The Honorable Wilbur Ross
Secretary of Commerce
1401 Constitution Ave NW
Washington, DC 20230
Dear Mr. Secretary:
LNG Allies represents companies involved in the export of liquefied natural gas (LNG) from the United States.
We write today to respectfully request that the Department of Commerce issue an exemption for all imported steel products used in U.S. LNG export facilities from the “Presidential Proclamation on Adjusting Imports of Steel into the United States,” which was issued by President Donald J. Trump on March 8, 2018.

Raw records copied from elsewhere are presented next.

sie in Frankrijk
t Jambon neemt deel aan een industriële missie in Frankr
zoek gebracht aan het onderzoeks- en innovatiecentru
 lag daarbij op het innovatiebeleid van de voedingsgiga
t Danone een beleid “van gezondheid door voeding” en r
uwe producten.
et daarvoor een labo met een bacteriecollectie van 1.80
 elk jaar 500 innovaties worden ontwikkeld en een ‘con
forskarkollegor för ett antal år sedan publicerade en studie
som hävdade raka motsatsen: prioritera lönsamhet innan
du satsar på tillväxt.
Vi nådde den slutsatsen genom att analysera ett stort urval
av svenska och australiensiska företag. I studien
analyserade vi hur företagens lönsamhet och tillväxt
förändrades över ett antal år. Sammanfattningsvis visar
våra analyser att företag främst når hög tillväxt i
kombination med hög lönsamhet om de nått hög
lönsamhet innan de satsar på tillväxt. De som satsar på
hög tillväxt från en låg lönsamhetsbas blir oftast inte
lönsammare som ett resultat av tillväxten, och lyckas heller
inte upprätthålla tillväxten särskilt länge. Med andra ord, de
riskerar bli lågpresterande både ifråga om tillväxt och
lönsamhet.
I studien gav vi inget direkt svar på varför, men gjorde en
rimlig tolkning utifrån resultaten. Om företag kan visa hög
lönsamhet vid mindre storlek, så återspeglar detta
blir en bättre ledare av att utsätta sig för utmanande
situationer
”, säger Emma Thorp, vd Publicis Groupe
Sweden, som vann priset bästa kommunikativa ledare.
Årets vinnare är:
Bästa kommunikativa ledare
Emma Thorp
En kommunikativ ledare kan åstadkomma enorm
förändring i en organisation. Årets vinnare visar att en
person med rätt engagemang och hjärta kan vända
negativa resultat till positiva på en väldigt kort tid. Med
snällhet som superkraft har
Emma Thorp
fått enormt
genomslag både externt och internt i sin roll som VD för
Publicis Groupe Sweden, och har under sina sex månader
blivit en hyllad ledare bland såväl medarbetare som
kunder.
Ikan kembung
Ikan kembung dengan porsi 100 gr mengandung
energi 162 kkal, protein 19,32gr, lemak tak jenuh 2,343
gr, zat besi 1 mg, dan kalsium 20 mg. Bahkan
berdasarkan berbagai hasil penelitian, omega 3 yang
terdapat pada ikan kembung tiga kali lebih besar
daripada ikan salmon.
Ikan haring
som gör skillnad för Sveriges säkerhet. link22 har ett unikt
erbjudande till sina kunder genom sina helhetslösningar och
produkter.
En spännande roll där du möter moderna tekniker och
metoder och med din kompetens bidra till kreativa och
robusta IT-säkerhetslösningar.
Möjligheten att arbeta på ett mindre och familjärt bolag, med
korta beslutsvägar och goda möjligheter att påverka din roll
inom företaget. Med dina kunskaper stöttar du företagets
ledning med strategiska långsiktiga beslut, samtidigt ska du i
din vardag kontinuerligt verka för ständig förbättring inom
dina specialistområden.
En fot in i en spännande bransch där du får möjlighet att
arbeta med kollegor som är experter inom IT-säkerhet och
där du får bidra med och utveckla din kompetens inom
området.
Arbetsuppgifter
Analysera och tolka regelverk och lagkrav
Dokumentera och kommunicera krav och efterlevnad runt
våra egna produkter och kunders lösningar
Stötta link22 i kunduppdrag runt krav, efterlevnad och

We understand that clause 4 of the proclamation states that: “Within 10 days after the date of this proclamation, the Secretary [of Commerce] shall issue procedures for the requests for exclusion described in clause 3 of this proclamation” and that such procedures should be forthcoming by March 19, 2018. Nonetheless, we believe that the U.S. LNG export industry is such an enormous “engine” of jobs and economic growth to merit a full, complete, and immediate exemption from the proclamation. Consider these salient facts:
- U.S. LNG projects involve hundreds of billions of dollars in infrastructure investment (counting LNG export facilities, pipelines, and upstream production) throughout the United States, create hundreds of thousands of U.S. jobs, and incorporate equipment manufactured in over half of the 50 states.
- LNG exports also reduce the U.S. trade deficit, increase our GDP, limit “stranded gas” in shale basins, and greatly expand the geopolitical influence of the United States by providing secure, low-cost, environmentally-beneficial natural gas for power generation in 35+ nations (including many that are running large trade deficits with us).
Despite these substantial benefits, the U.S. LNG export industry is at a crucial stage of early development. Global competition is fierce and when it comes to the next generation of liquefaction projects, only the lowest-cost facilities will be built. As we noted in our letter to President Trump of March 1, 2018, much of the steel used to build LNG export projects is either not produced at all in the United States or not made here in sufficient quantity. Thus, American LNG projects will surely become more expensive as a result of the new tariffs.
In the coming weeks we will provide more information about the impact of the 25 percent steel tariffs on the U.S. LNG industry and updated U.S. LNG jobs and economic data. However, we urge you to act as soon as possible to issue a full and complete exemption from the 25 percent tariff for all imported steel products used in U.S. LNG export projects.